§ Metinden Bölüm:
Maç başladığı andan itibaren; uzunca bir süre oyunu domine eden taraf, Antalya’ydı... G.Saray’ı sahasından çıkarmıyor, üstelik kurduğu baskıyla etkili pozisyonlar buluyordu. Bu yüzden başlarda Cimbom’un kafası bozuldu, sinirlendi. Rakibiyle baş edememenin öfkesiyle toplara sert girmeye yöneldi. O kadar ki; Serdar Aziz ilk 10 dakika içinde, 3 kişiyi yere serdi. Birinde ise, Eto’o ile girdiği bir ikili mücadelede; rakibinin bileğine çok sert bastı... Hakem Halis Özkahya; hiçbirine herhangi bir kart çıkarmadığı gibi, uyarıda bile bulunmadı.
Antalya bunlardan yılmadı... Rakibini kendi yarı sahasından çıkarmadığı gibi, kendisi 3 önemli pozisyon üretti. G.Saray gol yedi-yiyecek derken, rakip ceza alanına ilk etkili girişinde; Gomis’le öne geçti. Doğrusu pek beklenen bir şey değildi... Daha önceki lig maçlarında, rakiplerine ölümcül baskı kuran G.Saray; bu kez kapana sıkışmıştı. Maça/rakibe/sahaya sahip olma gücünü kaybetmiş gibiydi.

§ Sağlanan Veriler:
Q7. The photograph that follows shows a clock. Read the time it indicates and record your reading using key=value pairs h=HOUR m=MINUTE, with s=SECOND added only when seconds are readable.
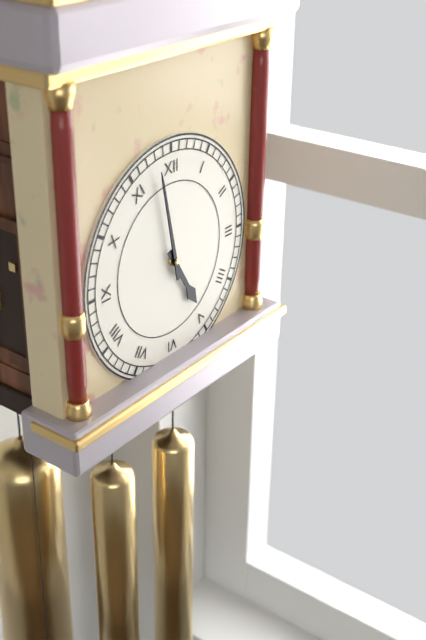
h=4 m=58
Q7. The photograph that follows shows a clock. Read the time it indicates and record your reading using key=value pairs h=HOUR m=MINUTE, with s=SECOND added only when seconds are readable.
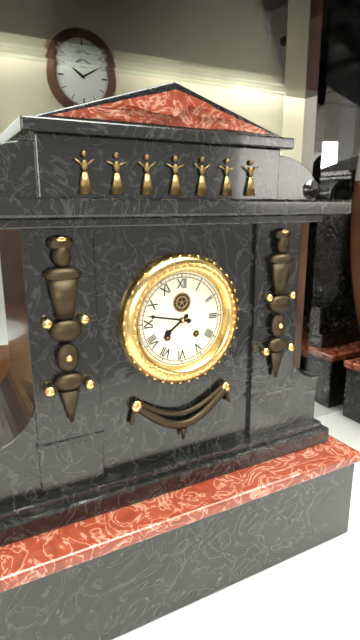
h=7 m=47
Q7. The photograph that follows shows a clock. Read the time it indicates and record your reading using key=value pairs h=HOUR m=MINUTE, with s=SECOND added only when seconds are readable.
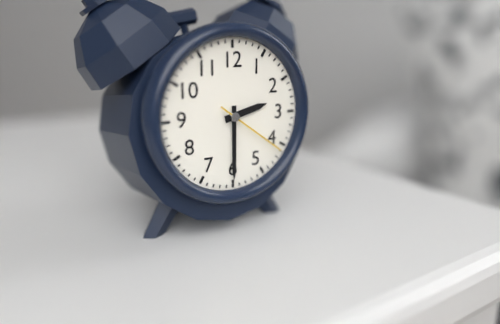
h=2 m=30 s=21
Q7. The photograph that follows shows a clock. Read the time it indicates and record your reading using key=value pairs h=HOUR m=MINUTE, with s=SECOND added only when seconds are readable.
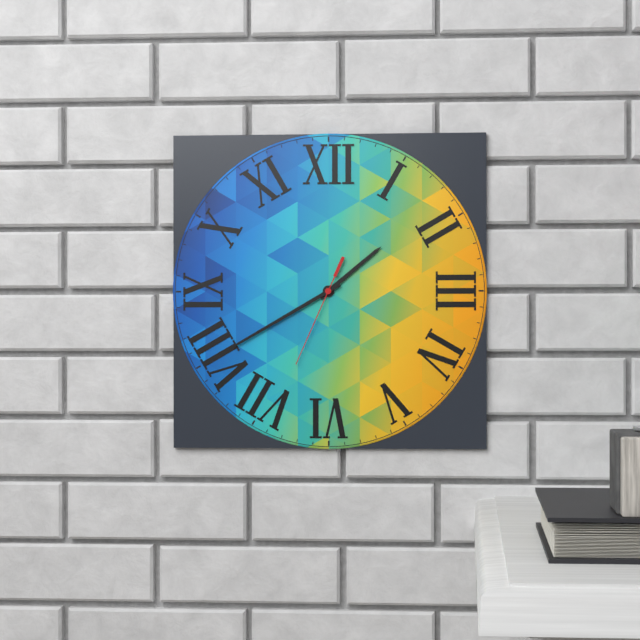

§ Çözülecek Sorular:
1. Aşağıdaki ifadelerin maç metniyle uyuşup uyuşmadığını evet ya da hayır diye belirtin ve her birinde kararı veren sözleri metinden aynen alıntılayın.
(a) Serdar Aziz ilk 10 dakikada üç oyuncuyu yere serdi.
(b) Hakem Halis Özkahya, Serdar Aziz'e kart gösterdi.
(c) Antalya üç önemli pozisyon üretti.
2. Maç metnine göre şu soruları yanıtlayın:
(a) Serdar Aziz ikili mücadelede hangi oyuncunun bileğine bastı?
(b) Galatasaray hangi oyuncuyla öne geçti?
(c) Maçın hakemi kimdi?
Verilerin bu işte hiçbir rolü yok.

§ Görev Görev Çözümler:
1.
(a) Evet: "Serdar Aziz ilk 10 dakika içinde, 3 kişiyi yere serdi."
(b) Hayır: "hiçbirine herhangi bir kart çıkarmadığı gibi, uyarıda bile bulunmadı."
(c) Evet: "kendisi 3 önemli pozisyon üretti."

2.
(a) Eto’o
(b) Gomis
(c) Halis Özkahya